Black Mirror'ın kurgusu gerçek oluyor: Bumble'da yapay zeka dönemi
Bilim kurgu dizisi Black Mirror'ın yapay zeka ve teknolojiye ilişkin öngörüleri her geçen gün gerçekliğe daha çok yaklaşıyor. Tanışma ve flört uygulaması olan Bumble'ın kurucusu Whitney Wolfe Herd "Artık sizin yerinize bir yapay zeka, diğer kullanıcıların yapay zekasıyla etkileşime geçecek ve size en uygun eş adaylarını önerecek" dedi. Bu; dizinin 6 yıl önce çekilen bölümünde işlenen bir konuydu.
Yapay zeka, hayatı artık başka biçimde yorumlayacak yeniliklerle hergün şaşırtıyor.
Yapay zekanın insan hayatına etkisini irdeleyen ve teknolojinin hayatı kolaylaştırdığı kadar çözülmeyecek düğümleri de beraberine getireceği mesajını veren bilim kurgu dizisi Black Mirror'ın bir kehaneti daha gerçekleşiyor.
6 sezonluk dizinin 6 yıl önce yayınlanan bir bölümünde yapay zekanın insanlar arasındaki ilişkiyi belirlediği ve en iyi olanı belirlerken, kişinin kararlarının hükümsüz kaldığı konusu işlenmişti.
2014 yılında tanıtılan ve milyonlarca insanın tercihi haline gelen tanışma uygulaması Bumble'ın da yapay zeka ile birleşen yeni algoritması kullanıcılara uygun eşleşmeyi sağlayacak.
Bumble, kullanıcıların 'sağ'a ya da 'sol'a kaydırma prensibiyle çalışan etkili bir tanışma uygulaması olarak biliniyor.
Bumble'ın kurucusu Whitney Wolfe Herd, Bumble uygulamasının geleceğine yönelik konuştu.
Herd yaptığı konuşmada Bumble uygulamasının yapay zeka ile geleceğine dair ifadeler kullandı:
"Artık sizin yerinize bir yapay zeka, diğer kullanıcıların yapay zekasıyla etkileşime geçecek ve size en uygun eş adaylarını önerecek.
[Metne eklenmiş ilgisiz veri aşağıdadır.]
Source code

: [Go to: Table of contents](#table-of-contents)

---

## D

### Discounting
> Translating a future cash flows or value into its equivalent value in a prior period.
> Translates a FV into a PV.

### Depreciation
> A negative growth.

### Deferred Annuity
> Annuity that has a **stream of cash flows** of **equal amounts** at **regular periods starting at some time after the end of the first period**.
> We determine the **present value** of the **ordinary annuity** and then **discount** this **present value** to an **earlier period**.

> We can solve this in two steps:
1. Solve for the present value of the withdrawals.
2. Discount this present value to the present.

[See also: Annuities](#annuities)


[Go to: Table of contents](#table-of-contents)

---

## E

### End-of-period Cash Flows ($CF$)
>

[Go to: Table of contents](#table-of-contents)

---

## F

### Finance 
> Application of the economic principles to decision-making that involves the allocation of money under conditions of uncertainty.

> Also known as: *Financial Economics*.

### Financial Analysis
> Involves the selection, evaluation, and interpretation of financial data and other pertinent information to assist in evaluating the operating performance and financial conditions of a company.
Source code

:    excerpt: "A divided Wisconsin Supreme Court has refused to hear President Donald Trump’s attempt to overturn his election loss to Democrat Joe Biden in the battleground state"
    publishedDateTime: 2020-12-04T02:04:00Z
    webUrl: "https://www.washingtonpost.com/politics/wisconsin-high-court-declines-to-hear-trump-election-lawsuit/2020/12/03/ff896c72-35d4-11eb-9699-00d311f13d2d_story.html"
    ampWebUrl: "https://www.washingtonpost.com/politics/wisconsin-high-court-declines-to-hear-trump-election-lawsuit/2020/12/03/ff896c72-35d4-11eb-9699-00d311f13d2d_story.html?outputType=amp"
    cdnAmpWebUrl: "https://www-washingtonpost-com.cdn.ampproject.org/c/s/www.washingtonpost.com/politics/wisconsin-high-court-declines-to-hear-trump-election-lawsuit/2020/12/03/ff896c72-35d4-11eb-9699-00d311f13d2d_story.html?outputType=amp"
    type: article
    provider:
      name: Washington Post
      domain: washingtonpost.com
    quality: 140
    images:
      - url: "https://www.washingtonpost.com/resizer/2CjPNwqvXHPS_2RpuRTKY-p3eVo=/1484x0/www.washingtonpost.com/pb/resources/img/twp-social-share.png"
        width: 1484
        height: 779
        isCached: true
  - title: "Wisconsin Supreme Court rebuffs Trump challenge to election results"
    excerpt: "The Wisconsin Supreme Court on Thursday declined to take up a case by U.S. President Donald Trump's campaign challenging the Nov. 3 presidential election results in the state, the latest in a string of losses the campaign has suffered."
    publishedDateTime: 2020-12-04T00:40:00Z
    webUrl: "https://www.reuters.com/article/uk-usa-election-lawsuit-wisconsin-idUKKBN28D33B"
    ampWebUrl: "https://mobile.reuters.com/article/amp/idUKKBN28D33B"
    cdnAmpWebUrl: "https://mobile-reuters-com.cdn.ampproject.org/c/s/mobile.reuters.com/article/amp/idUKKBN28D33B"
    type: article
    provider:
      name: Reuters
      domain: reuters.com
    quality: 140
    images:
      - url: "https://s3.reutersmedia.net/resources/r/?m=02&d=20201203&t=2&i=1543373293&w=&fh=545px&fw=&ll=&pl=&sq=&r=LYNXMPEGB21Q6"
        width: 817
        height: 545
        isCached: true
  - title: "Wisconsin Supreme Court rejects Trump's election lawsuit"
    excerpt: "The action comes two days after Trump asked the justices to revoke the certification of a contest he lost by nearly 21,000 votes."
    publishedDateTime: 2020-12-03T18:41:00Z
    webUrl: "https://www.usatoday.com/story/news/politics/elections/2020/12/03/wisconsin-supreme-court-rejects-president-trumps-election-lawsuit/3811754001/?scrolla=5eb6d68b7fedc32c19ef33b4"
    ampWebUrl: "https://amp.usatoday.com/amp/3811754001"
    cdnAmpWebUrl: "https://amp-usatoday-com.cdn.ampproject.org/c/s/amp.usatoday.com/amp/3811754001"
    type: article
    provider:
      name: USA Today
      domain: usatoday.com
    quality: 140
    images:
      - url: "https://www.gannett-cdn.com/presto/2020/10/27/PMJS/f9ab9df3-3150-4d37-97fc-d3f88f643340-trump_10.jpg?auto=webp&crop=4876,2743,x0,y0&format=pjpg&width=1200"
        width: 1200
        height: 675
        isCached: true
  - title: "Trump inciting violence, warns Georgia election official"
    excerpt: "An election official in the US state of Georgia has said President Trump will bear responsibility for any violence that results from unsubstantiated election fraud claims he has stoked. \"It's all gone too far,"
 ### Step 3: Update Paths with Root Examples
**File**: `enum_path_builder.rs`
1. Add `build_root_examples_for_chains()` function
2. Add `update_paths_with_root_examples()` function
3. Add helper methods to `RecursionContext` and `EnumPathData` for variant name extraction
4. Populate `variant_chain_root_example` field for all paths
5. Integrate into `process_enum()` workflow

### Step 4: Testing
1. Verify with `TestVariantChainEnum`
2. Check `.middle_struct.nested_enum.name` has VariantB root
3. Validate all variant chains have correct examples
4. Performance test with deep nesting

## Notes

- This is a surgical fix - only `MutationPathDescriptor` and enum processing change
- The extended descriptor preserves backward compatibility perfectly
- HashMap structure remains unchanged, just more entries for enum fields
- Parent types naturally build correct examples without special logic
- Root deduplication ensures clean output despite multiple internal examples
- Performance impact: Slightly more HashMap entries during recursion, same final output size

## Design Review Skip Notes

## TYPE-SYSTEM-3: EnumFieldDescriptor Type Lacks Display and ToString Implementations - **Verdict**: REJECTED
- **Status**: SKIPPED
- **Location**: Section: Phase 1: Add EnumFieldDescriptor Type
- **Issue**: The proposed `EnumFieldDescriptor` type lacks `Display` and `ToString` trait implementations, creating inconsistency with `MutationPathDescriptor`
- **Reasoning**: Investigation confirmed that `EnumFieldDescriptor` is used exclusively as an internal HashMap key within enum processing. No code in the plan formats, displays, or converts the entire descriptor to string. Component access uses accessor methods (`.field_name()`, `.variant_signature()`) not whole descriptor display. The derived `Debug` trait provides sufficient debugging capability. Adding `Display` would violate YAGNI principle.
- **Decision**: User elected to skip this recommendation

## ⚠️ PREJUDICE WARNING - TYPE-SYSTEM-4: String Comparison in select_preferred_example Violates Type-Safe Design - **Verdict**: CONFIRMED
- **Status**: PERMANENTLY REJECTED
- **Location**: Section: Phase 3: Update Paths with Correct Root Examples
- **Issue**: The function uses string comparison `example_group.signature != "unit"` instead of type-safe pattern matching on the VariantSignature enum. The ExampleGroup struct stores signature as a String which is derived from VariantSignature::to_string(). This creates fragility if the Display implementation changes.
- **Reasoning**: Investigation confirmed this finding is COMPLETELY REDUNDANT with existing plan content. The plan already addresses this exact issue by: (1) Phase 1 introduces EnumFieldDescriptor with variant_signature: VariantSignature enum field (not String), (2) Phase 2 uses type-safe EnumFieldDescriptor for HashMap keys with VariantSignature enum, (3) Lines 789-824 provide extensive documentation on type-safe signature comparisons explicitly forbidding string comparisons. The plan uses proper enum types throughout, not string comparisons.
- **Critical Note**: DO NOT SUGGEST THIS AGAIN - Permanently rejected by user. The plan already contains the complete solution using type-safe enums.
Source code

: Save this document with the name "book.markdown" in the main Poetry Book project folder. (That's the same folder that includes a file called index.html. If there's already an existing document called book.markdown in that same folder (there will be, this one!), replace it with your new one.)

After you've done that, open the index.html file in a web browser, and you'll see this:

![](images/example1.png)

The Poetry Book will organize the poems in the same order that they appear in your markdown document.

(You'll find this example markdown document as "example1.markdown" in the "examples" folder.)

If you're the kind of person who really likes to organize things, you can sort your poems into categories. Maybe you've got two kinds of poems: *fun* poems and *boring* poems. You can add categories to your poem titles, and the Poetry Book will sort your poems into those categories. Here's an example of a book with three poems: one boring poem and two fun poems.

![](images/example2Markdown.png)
Bu, adeta bir flört rehberinin diğerleriyle iletişim kurup sizin için en iyi eş adaylarını belirleyebileceği bir çağın başlangıcı gibi.
Siz 600 kişiyle iletişim kurmak zorunda kalmayacaksınız; yapay zeka, size şehrinizdeki binlerce kişi arasından gerçekten tanışmaya değer olanları seçecek. İşte yapay zekanın gücünü en etkili şekilde kullanmanın yolu budur."
Bu yenilikçi adımın arkasında yatan düşünceyi Wolfe Herd şu sözlerle açıklıyor: "Bir ilişki kurmak bazen yorucu olabilir. Bu nedenle, insanların ilk adımı atarken güvenli ve özgün hissetmelerini sağlamak istedik."